Tuesday, February 25, 2020

Initiative petition modernizations pass House Rules Committee



Initiative Petition Modernizations Pass House Rules Committee


OKLAHOMA CITY – The process for state questions would be more transparent and modernized under two bills passed by the House Rules Committee on Tuesday.

House Speaker Charles McCall, R-Atoka, authored House Bills 3826 and 3827 to improve the initiative and referendum petition processes used to place state questions on the ballot in Oklahoma.

“These common sense improvements make the petition process more transparent and functional for citizens,” McCall said. “Petitions for state questions are increasingly popular, and government needs to handle these petitions more transparently and efficiently than it does now.”

HB 3827 addresses a lack of transparency in campaign finance for state questions.

The current definition of “state question” used by the Ethics Commission says a state question becomes a state question when the governor sets an election date, which allows campaigns for or against state questions to avoid disclosing donations and expenditures until that time. State question campaigns will often have been accepting donations and spending money for months or even years before an election date is set by the governor.

HB 3827 says a state question becomes a state question when the Secretary of State assigns a state question number, which typically occurs shortly after the petition is filed.

“While some initiative petition groups truly are grassroots citizens, many are out-of-state, well-funded, sophisticated political machines. The public deserves to know the finances and interests behind these campaigns when they are considering signing petitions, just like they deserve to know the same of candidates,” McCall said. “Transparency helps voters make better choices.”

HB 3827 treats state question campaigns more like candidates for office, who are required to begin disclosing fundraising and expenditures once they have raised at least $1,000, regardless of whether they have filed for office.

To modernize the petition signature counting process, HB 3826 authorizes the Secretary of State to use electronic signature counting equipment and software so petition signatures can be cross referenced with the voter registration database maintained by the Election Board. Only registered voters are permitted to sign initiative and referendum petitions.

“It shocks most Oklahomans to know that, in the year 2020, signatures are hand-counted and not cross referenced with voter rolls,” McCall said. “There needs to be a more efficient, accurate way to count signatures than the antiquated process used today.”

HB 3826 requires the initiative and referendum signature gathering form to include each signatory’s printed first name, last name, zip code, house number, and month and day of birth. Any entry not matching three of these five criteria during cross referencing with the voter database would not be counted.

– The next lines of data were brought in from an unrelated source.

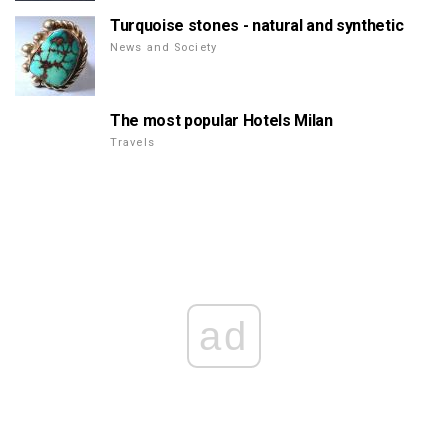
Turquoise stones - natural and synthetic
News and Society
The most popular Hotels Milan
Travels
ad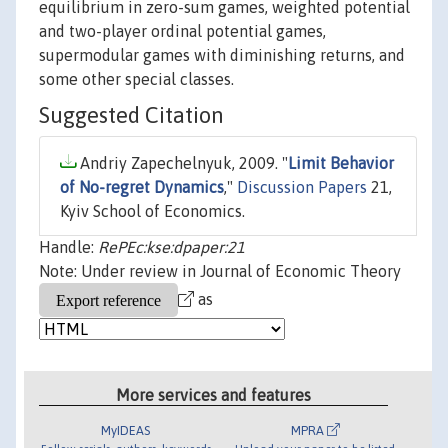
equilibrium in zero-sum games, weighted potential
and two-player ordinal potential games,
supermodular games with diminishing returns, and
some other special classes.
Suggested Citation
Andriy Zapechelnyuk, 2009. "
Limit Behavior
of No-regret Dynamics
,"
Discussion Papers
21,
Kyiv School of Economics.
Handle:
RePEc:kse:dpaper:21
Note: Under review in Journal of Economic Theory
as
More services and features
MyIDEAS
MPRA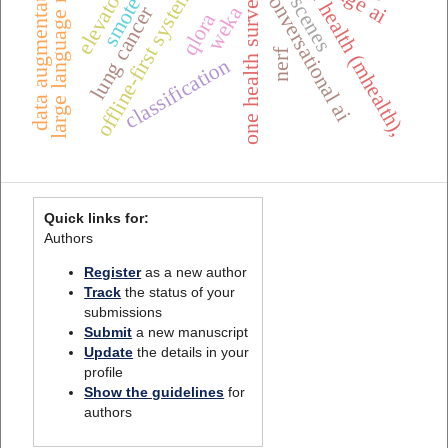
large language models
mobile health (mhealth),
one health surveillance
urban scenes
data augmentation
edge ai
offline-first systems
conversational ai
smote
lung cancer
weka
qlora
nerf
classification
Quick links for:
Authors
Register
as a new author
Track
the status of your
submissions
Submit
a new manuscript
Update
the details in your
profile
Show the guidelines
for
authors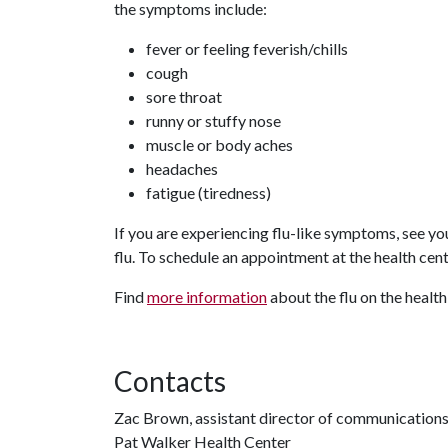
the symptoms include:
fever or feeling feverish/chills
cough
sore throat
runny or stuffy nose
muscle or body aches
headaches
fatigue (tiredness)
If you are experiencing flu-like symptoms, see you
flu. To schedule an appointment at the health cen
Find
more information
about the flu on the health
Contacts
Zac Brown, assistant director of communication
Pat Walker Health Center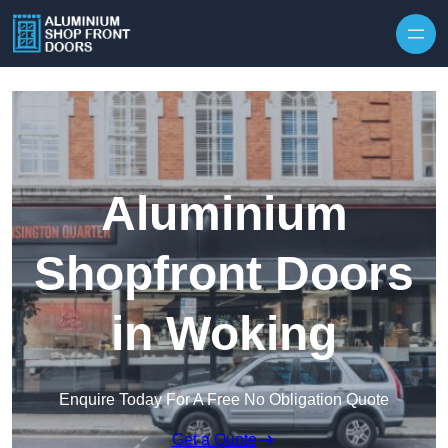
Skip to content
Aluminium
Shopfront Doors
in Woking
Enquire Today For A Free No Obligation Quote
Get a Quote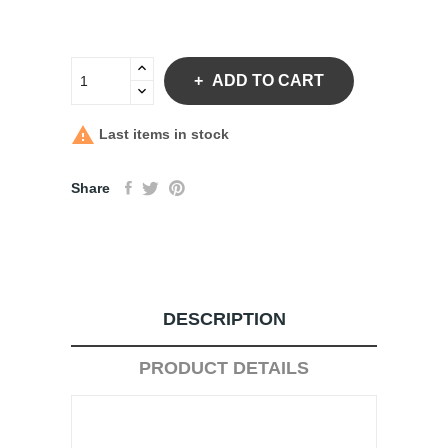
ADD TO CART

Last items in stock
Share
DESCRIPTION
PRODUCT DETAILS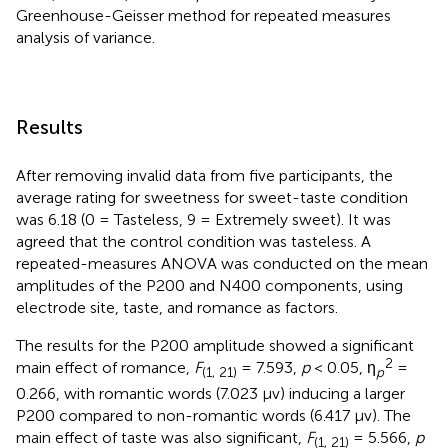
Greenhouse-Geisser method for repeated measures
analysis of variance.
Results
After removing invalid data from five participants, the
average rating for sweetness for sweet-taste condition
was 6.18 (0 = Tasteless, 9 = Extremely sweet). It was
agreed that the control condition was tasteless. A
repeated-measures ANOVA was conducted on the mean
amplitudes of the P200 and N400 components, using
electrode site, taste, and romance as factors.
The results for the P200 amplitude showed a significant
2
main effect of romance,
F
= 7.593,
p
< 0.05, η
=
(1, 21)
p
0.266, with romantic words (7.023 μv) inducing a larger
P200 compared to non-romantic words (6.417 μv). The
main effect of taste was also significant,
F
= 5.566,
p
(1, 21)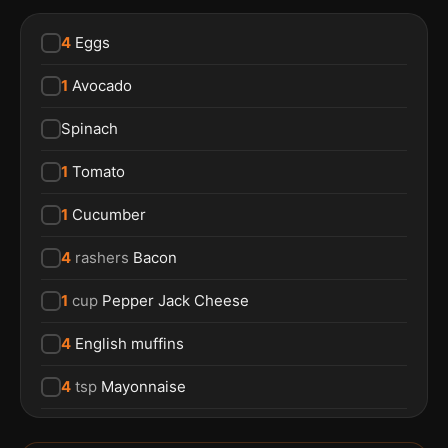
4
Eggs
1
Avocado
Spinach
1
Tomato
1
Cucumber
4
rashers
Bacon
1
cup
Pepper Jack Cheese
4
English muffins
4
tsp
Mayonnaise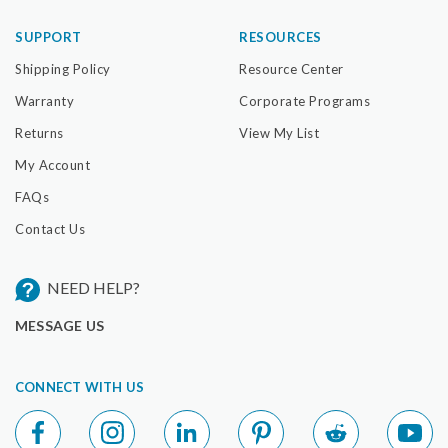
SUPPORT
RESOURCES
Shipping Policy
Resource Center
Warranty
Corporate Programs
Returns
View My List
My Account
FAQs
Contact Us
NEED HELP?
MESSAGE US
CONNECT WITH US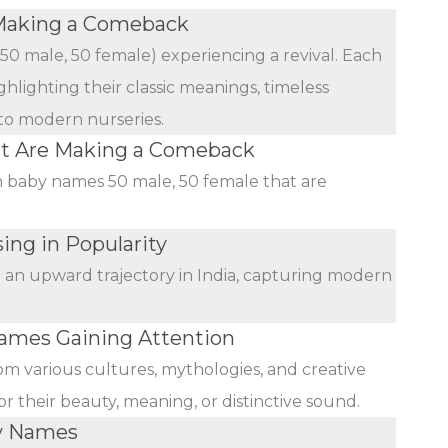
Making a Comeback
(50 male, 50 female) experiencing a revival. Each
ghlighting their classic meanings, timeless
 to modern nurseries.
at Are Making a Comeback
an baby names 50 male, 50 female that are
ing in Popularity
n an upward trajectory in India, capturing modern
mes Gaining Attention
rom various cultures, mythologies, and creative
r their beauty, meaning, or distinctive sound.
by Names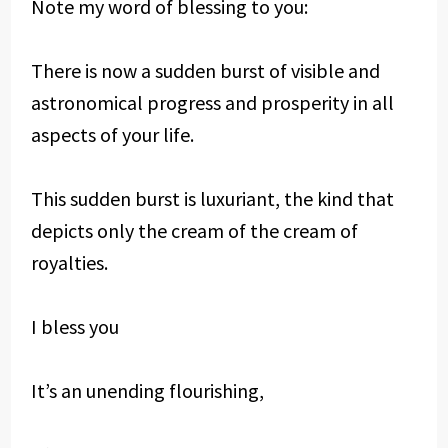
Note my word of blessing to you:
There is now a sudden burst of visible and
astronomical progress and prosperity in all
aspects of your life.
This sudden burst is luxuriant, the kind that
depicts only the cream of the cream of
royalties.
I bless you
It’s an unending flourishing,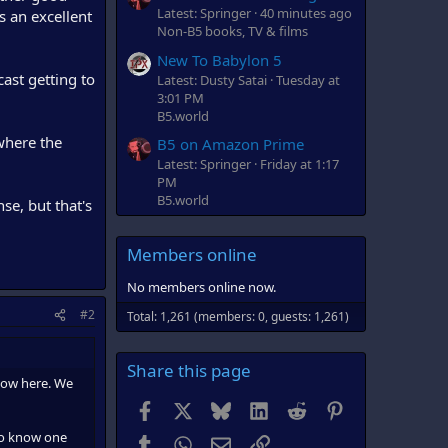
Latest: Springer
40 minutes ago
s an excellent
Non-B5 books, TV & films
New To Babylon 5
cast getting to
Latest: Dusty Satai
Tuesday at
3:01 PM
B5.world
 where the
B5 on Amazon Prime
Latest: Springer
Friday at 1:17
PM
B5.world
nse, but that's
Members online
No members online now.
#2
Total: 1,261 (members: 0, guests: 1,261)
Share this page
how here. We
Facebook
X
Bluesky
LinkedIn
Reddit
Pinterest
 to know one
Tumblr
WhatsApp
Email
Link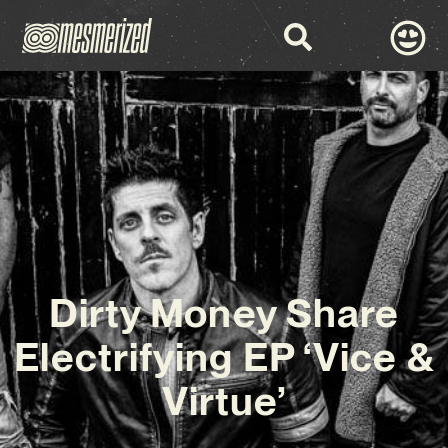
Dirty Money Share
Electrifying EP ‘Vice &
Virtue’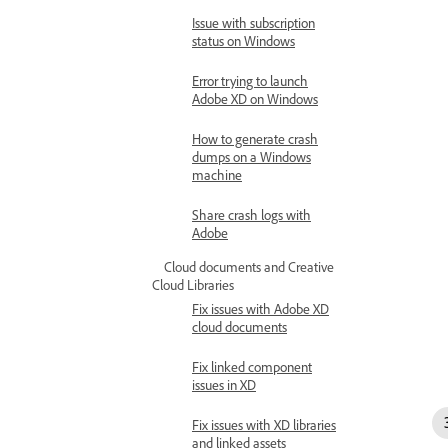
Issue with subscription
status on Windows
Error trying to launch
Adobe XD on Windows
How to generate crash
dumps on a Windows
machine
Share crash logs with
Adobe
Cloud documents and Creative
Cloud Libraries
Fix issues with Adobe XD
cloud documents
Fix linked component
issues in XD
Fix issues with XD libraries
and linked assets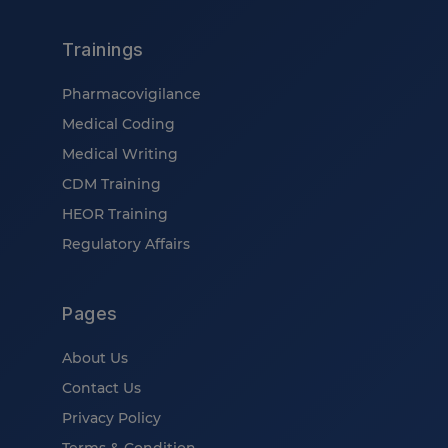
Trainings
Pharmacovigilance
Medical Coding
Medical Writing
CDM Training
HEOR Training
Regulatory Affairs
Pages
About Us
Contact Us
Privacy Policy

The current petition form collects a signature, printed name, address, city and county. Signature gatherers sign an affidavit attesting to the accuracy and eligibility of the signatures gathered. No further verification is done.

“This bill tightens up a very lax process to improve accuracy,” McCall said.

The bills were presented in committee by Rep. Terry O’Donnell, R-Catoosa.

“Changing the Constitution or state law with a state question is a major action that should not be taken lightly. These bills give voters stronger assurances of transparency and process integrity that are befitting of the magnitude of the matters they may see on their ballot,” O’Donnell said.

The bills now advance to the House floor. If the bills become law, they would take effect in November 2020, meaning they would not affect state questions under consideration this election cycle.